▶ [Apply what you read]
1. Return, word for word, the stretch of the post on eBay auction bidding that begins at the words containing "But in that" and stops after "a good price for your item.".
2. Supply the next part of the post on eBay auction bidding, picking up right after its final sentence.

Passage provided: Begin

Could you perhaps explain what you mean by "unrealistic bid"?

 

I previously thought you meant that some bidders will put a maximum highest bid that is far, far, far too high for the item... and that other bidders might nibble-bid against that bid, only to be discouraged from further bidding as they sense that the other bidder's maximum is too rich for their blood.

 

But in that case, you'd be getting a very good price for your item. Nibble-bidding does tend to push up the price in a lot of cases.

 

Your serious bidders will almost always place their highest bids in the last few seconds of an auction. In that case, the highest bid necessary to defeat the under-bid will be the winning bid, and it will still give you in most cases a good price for your item.

 

It's the second-highest bid which sets the final price, rather than the highest bid.

 

If you want to extend the time after the listing time runs out, it would simply put off bidders (or at least quite a few bidders). (At any rate, it's a moot point because eBay auctions don't work that way.)

Passage provided: End
Recorded information: Begin

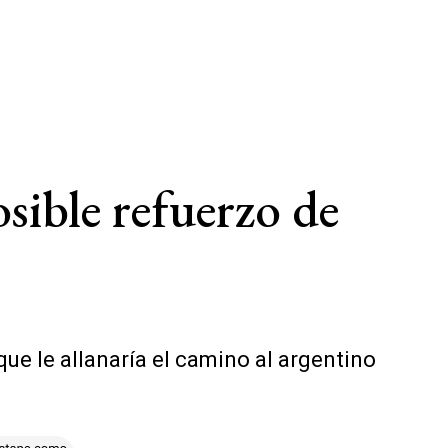
sible refuerzo de
ue le allanaría el camino al argentino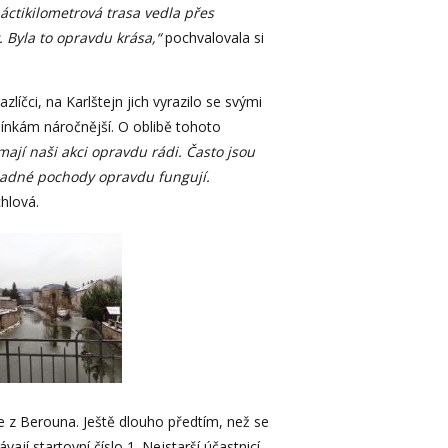
náctikilometrová trasa vedla přes
 Byla to opravdu krása,“
pochvalovala si
líčci, na Karlštejn jich vyrazilo se svými
mínkám náročnější. O oblibě tohoto
mají naši akci opravdu rádi. Často jsou
romadné pochody opravdu fungují.
hlová.
e z Berouna. Ještě dlouho předtím, než se
vají startovní číslo 1. Nejstarší účastnicí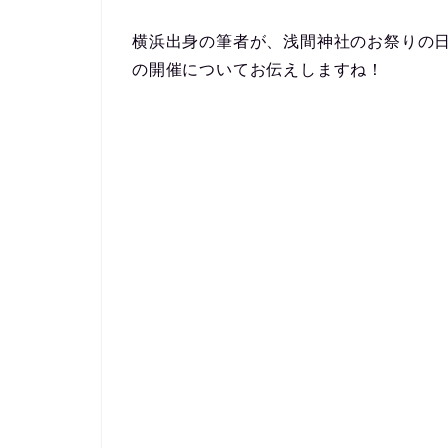
横浜出身の筆者が、
浅間神社のお祭りの
の開催
についてお伝えしますね！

Recorded information: End

▶ [Exercise results]
1.
But in that case, you'd be getting a very good price for your item. Nibble-bidding does tend to push up the price in a lot of cases.

 

Your serious bidders will almost always place their highest bids in the last few seconds of an auction. In that case, the highest bid necessary to defeat the under-bid will be the winning bid, and it will still give you in most cases a good price for your item.

2.
If you're getting good prices on auction-style listings, you are doing well as auctions have become so much less popular since eBay's early days. There's an interesting dynamic in online auctions - the buyer wants to get something for a price that they perceive as good (or else they just want a very very very very rare item and are willing to go to almost any lengths to get it), and the seller wants to reach at least a minimum price (with the hope of getting much better than that).

 

I think perhaps buyers are not as excited by the online auction scenario nowadays. There's perhaps a cynical thought along the lines of "If I don't win this, there'll be another one along soon, so it doesn't really matter." Of course there are exceptions...

 

As you can't set reserves on eBay (except in the very few instances mentioned - "On eBay.com.au, the reserve price feature is only available for auction-style listings of Cars, Motorcycles, and Boats within the Motors categories"), you will need to list the item at a starting price that is the lowest price that you will be happy to accept. The eBay auction landscape really has changed! Don't risk a lower starting price and hope that there'll be a bidding war.

 

I hope that your future auctions go well!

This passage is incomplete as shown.